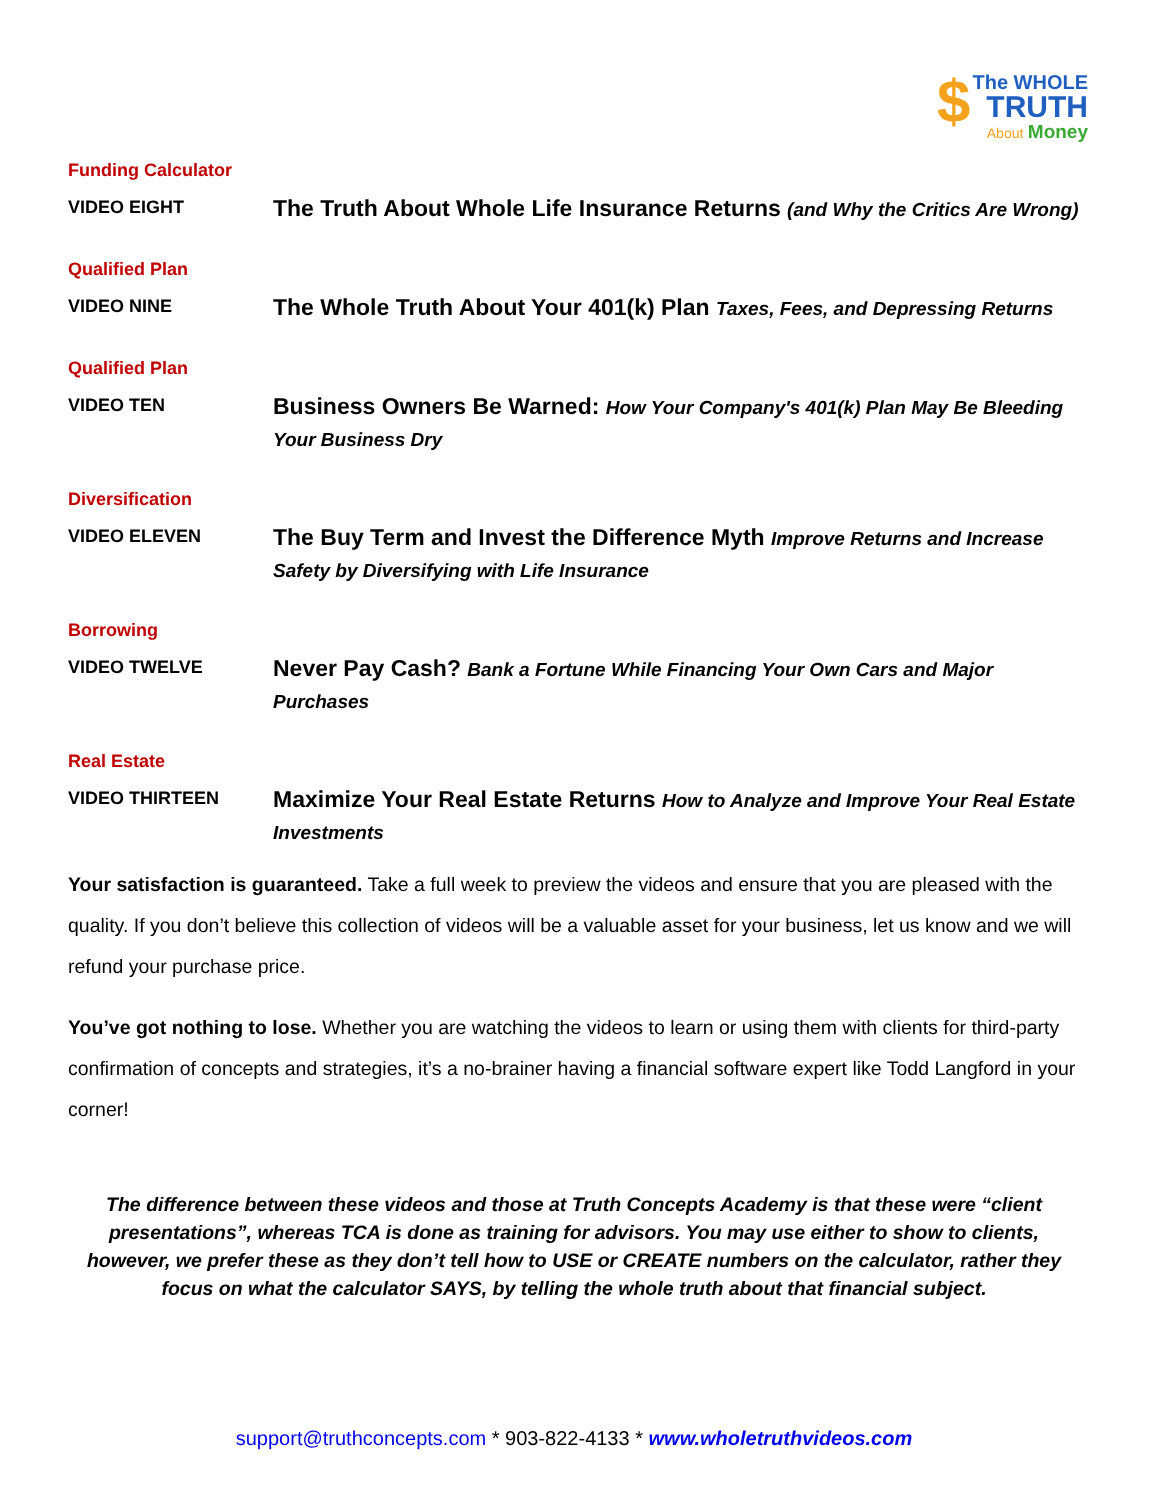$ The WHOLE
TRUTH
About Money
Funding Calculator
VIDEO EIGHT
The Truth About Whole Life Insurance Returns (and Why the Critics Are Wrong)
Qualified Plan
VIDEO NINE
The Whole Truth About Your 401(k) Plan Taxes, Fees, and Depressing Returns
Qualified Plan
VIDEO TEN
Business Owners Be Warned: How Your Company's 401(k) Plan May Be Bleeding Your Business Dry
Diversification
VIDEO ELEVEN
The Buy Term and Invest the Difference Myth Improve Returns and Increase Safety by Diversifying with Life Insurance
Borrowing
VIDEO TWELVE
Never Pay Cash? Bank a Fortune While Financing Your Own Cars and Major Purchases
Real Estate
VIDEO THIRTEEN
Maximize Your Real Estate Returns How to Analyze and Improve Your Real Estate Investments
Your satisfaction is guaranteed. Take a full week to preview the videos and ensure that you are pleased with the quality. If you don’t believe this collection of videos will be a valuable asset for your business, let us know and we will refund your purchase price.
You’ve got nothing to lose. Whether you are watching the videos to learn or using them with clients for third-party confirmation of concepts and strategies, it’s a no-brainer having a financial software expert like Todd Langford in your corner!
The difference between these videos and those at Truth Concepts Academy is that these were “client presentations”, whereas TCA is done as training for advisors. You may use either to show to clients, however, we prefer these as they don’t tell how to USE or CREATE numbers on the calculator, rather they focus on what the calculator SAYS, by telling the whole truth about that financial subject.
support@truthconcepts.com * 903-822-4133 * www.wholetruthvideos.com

+ + + + +

| Exercise directions |
Using the records above, give the number of lines in which the word "Real" occurs, and nothing else.

| Expected answer |
2